Key implementation considerations:
- Apply weight decay only to designated parameter groups (e.g., exclude biases and normalization scales).
- For learning-rate schedule correction, use the currently scheduled learning rate and its initial maximum to compute decay scaling.
- In norm control, periodically rescale or project weights to match the desired norm.
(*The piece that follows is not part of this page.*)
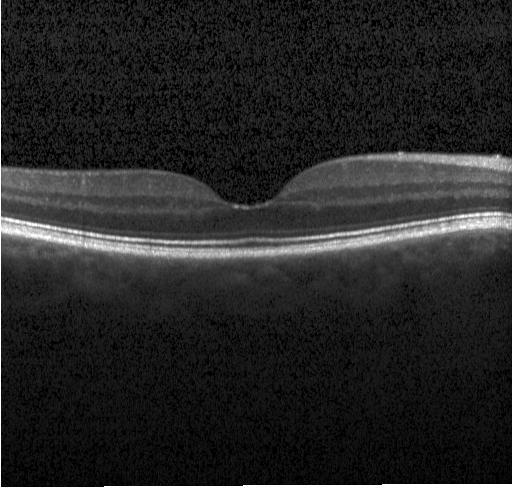
OCT finding: no CNV, no DME, and no drusen.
7. Limitations and Future Directions
While AdamC addresses key pathologies in adaptive optimizer regularization, certain nonconvex optimization landscapes remain problematic—Adam with any regularization may still diverge from SGD’s solution, as shown in memorization-oriented tasks (Zou et al., 2021 ). Further, some domains (e.g., LLMing) may show mixed results for scheduled or adaptive decay. The field is evolving toward more selective, structured, and model-informed regularization schedules, and toward direct control of functional variables (such as angular direction) rather than purely on parameter norms.
Adam with Corrected Weight Decay (AdamC) encompasses algorithmic solutions that deliver stable, interpretable, and tunable regularization for adaptive optimizers. By addressing the deficiencies of L2 regularization and naïve decay schedules, AdamC variants ensure robust convergence, eliminate schedule-induced instabilities, and achieve generalization competitive with or superior to SGD in a wide range of deep learning settings.